In 2015, NCBG with Dale Suiter and Erin King of the FWS, collected seed from wild populations nearest each reintroduction site. With the species vulnerable to climate change, beachfront property development, sea-level rise, and beach use it was important to collect these seeds to preserve genetic diversity and to provide material for increasing the number of seed available for restoration. A seed increase project was implemented in 2016 as well as trials to refine protocols and planting techniques in order to maximize overall project success. In 2017, 2000 Seabeach Amaranth seeds were planted at each of six National Wildlife Refuges and 2 privately held conservation properties. These included Cape Romain NWR in South Carolina, Chincoteague NWR in Virginia, Cape May and Forsythe NWRs in New Jersey, Nantucket and Monomoy NWRs and two conservation areas in Massachusetts. In selecting the refuges and conservation areas, some of the many threats to this plant were eliminated. The good news? Germination at all locations has been reported. They are monitoring the seedlings until these plants senesce in the fall, and into the future.

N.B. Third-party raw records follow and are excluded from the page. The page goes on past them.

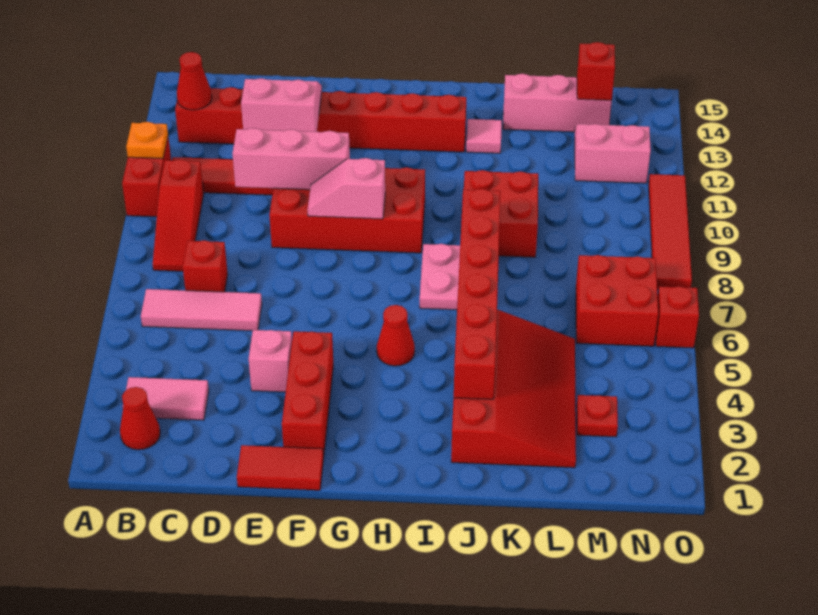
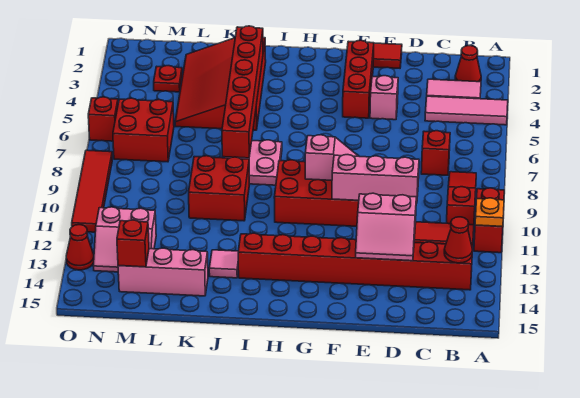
pink tile B6:D6 level 1 -> pink tile A4:C4 level 1
red cone H5 level 1 -> red cone O13 level 1

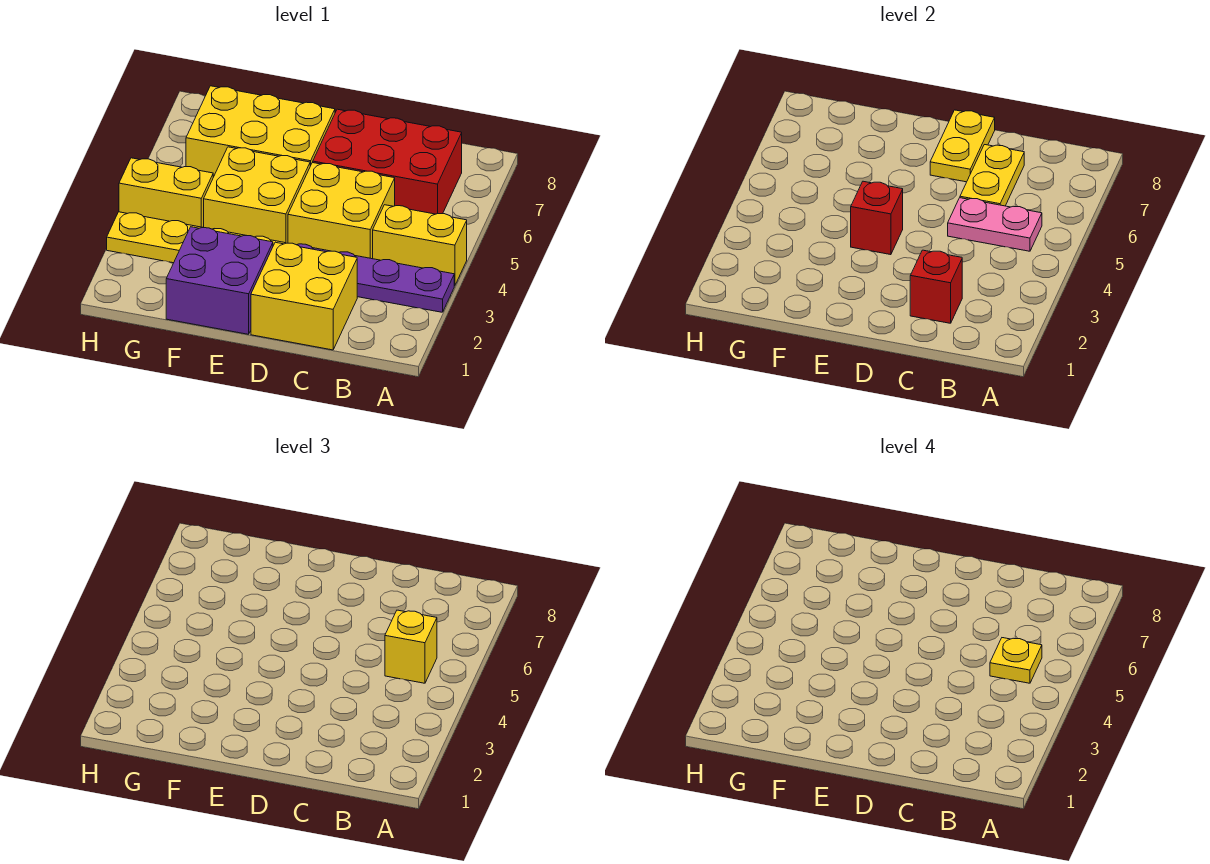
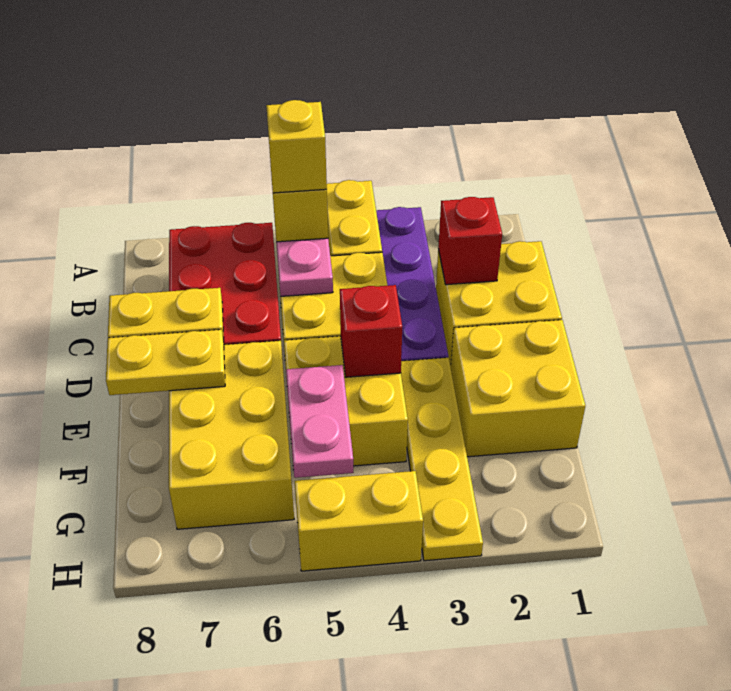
yellow plate B5 level 4 -> yellow brick B5 level 4
yellow plate C6:C7 level 2 -> yellow plate E7:E8 level 2
purple brick E1:F2 level 1 -> yellow brick E1:F2 level 1
none -> pink plate F5:G5 level 2
yellow brick G4:H4 level 1 -> yellow brick H4:H5 level 1

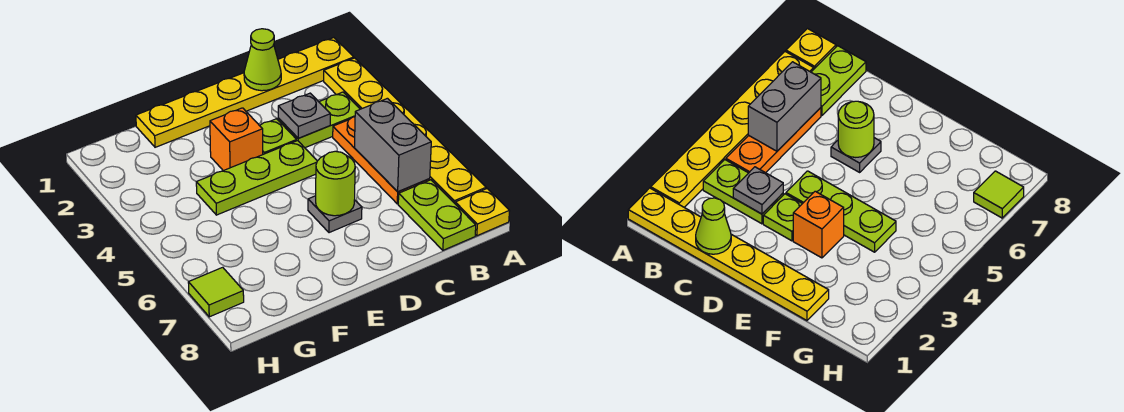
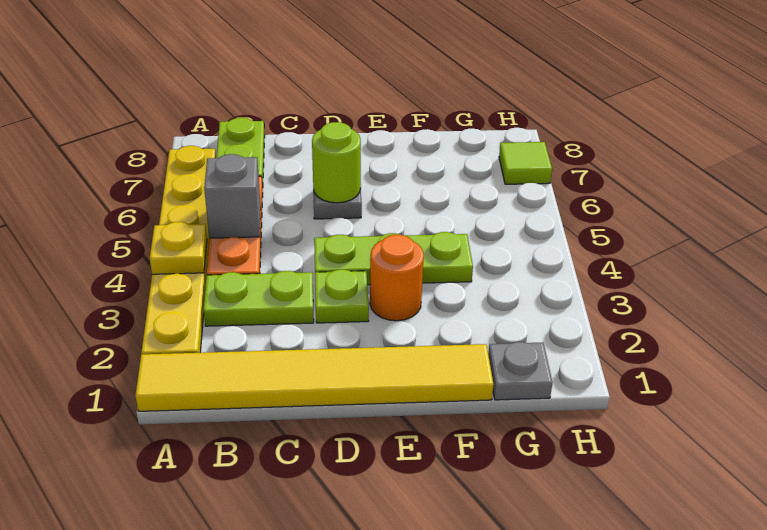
yellow plate A1:F1 level 1 -> yellow tile A1:F1 level 1
yellow plate A8 level 1 -> yellow plate A4 level 2
grey brick B5:B6 level 2 -> grey brick B5 level 2
lime cone C1 level 2 -> none
grey plate C3 level 2 -> grey plate G1 level 1
orange brick E3 level 1 -> orange round brick E3 level 1

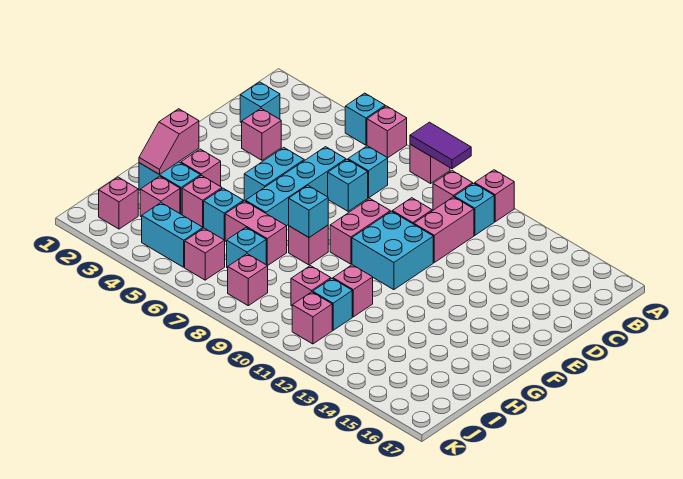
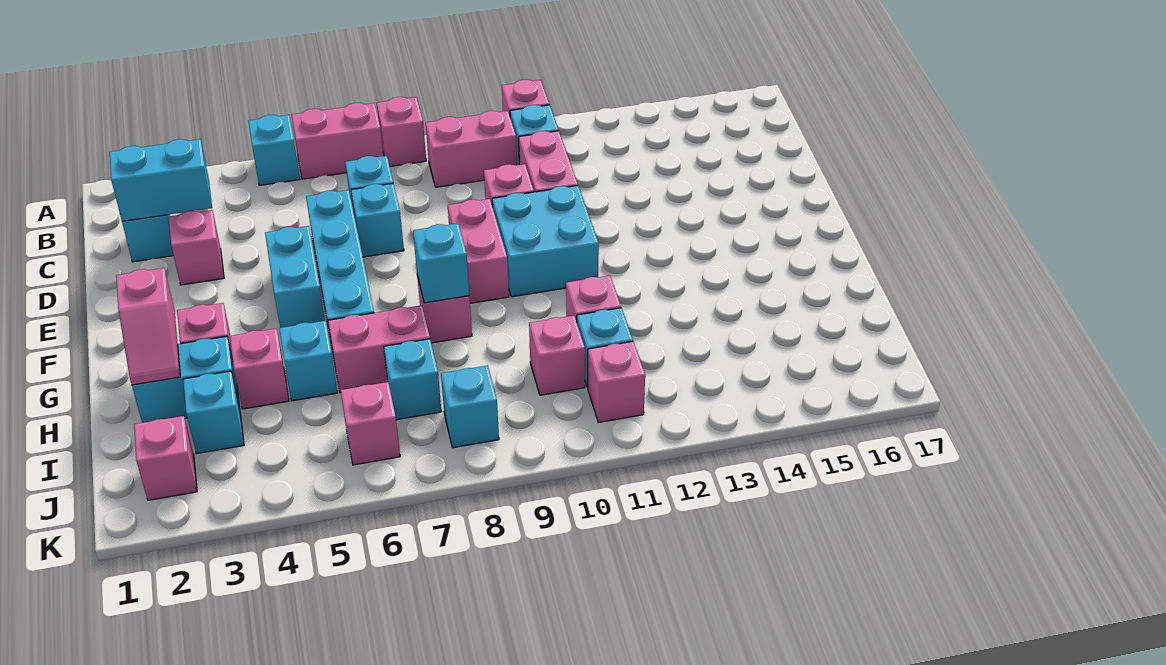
pink brick A6 level 1 -> pink brick A6:A7 level 1
purple tile A8:A9 level 2 -> none
pink brick B10 level 1 -> pink brick B9:B10 level 1
pink brick I3 level 1 -> cyan brick I3 level 1
cyan brick J4:J5 level 1 -> cyan brick C2:C3 level 2
pink brick J8 level 1 -> cyan brick J8 level 1

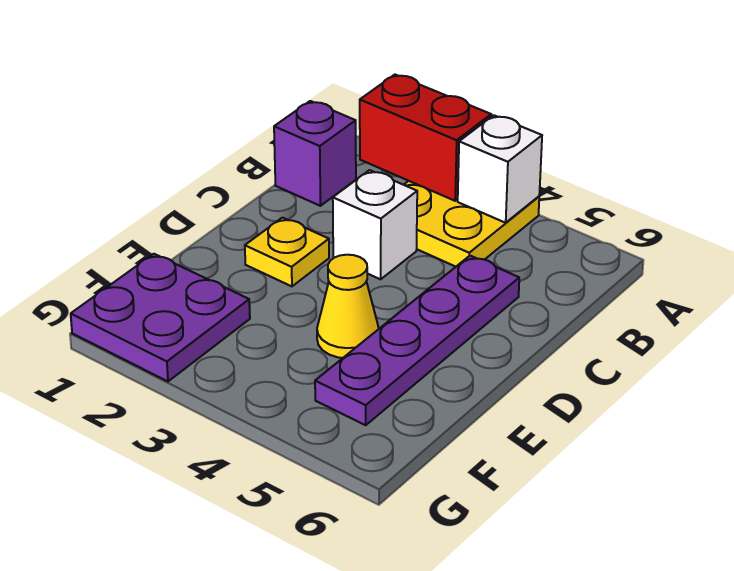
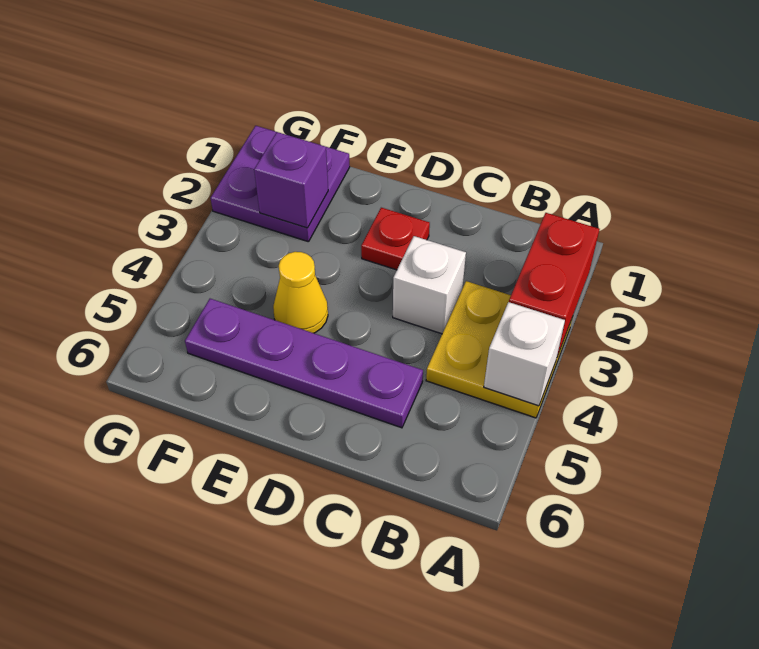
purple brick B1 level 1 -> purple brick F2 level 2
yellow plate D2 level 1 -> red plate D2 level 1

Venus flytrap (Dionaea muscipula)
NCBG has been helping with pollinator work and leading its own genetics and seed conservation project. It is a recent addition to the CPC national collection and is endemic to about a 100km radius of Wilmington NC, with the majority in counties along the coasts. It has been declining range-wide and was recently petitioned for listing under ESA. In 2015, there were estimated to be fewer than 33,000 plants in the wild, all on sites owned by The Nature Conservancy, the North Carolina state government, or the US military.
The Venus flytrap is found in bogs and wet savannahs. It tolerates fire well, and depends on periodic burning to suppress its competition. It survives in wet, sandy, and peaty soils. The Venus flytrap is not a tropical plant and can tolerate mild winters. In fact, Venus flytraps that do not go through a period of winter dormancy will weaken and die after a period of time.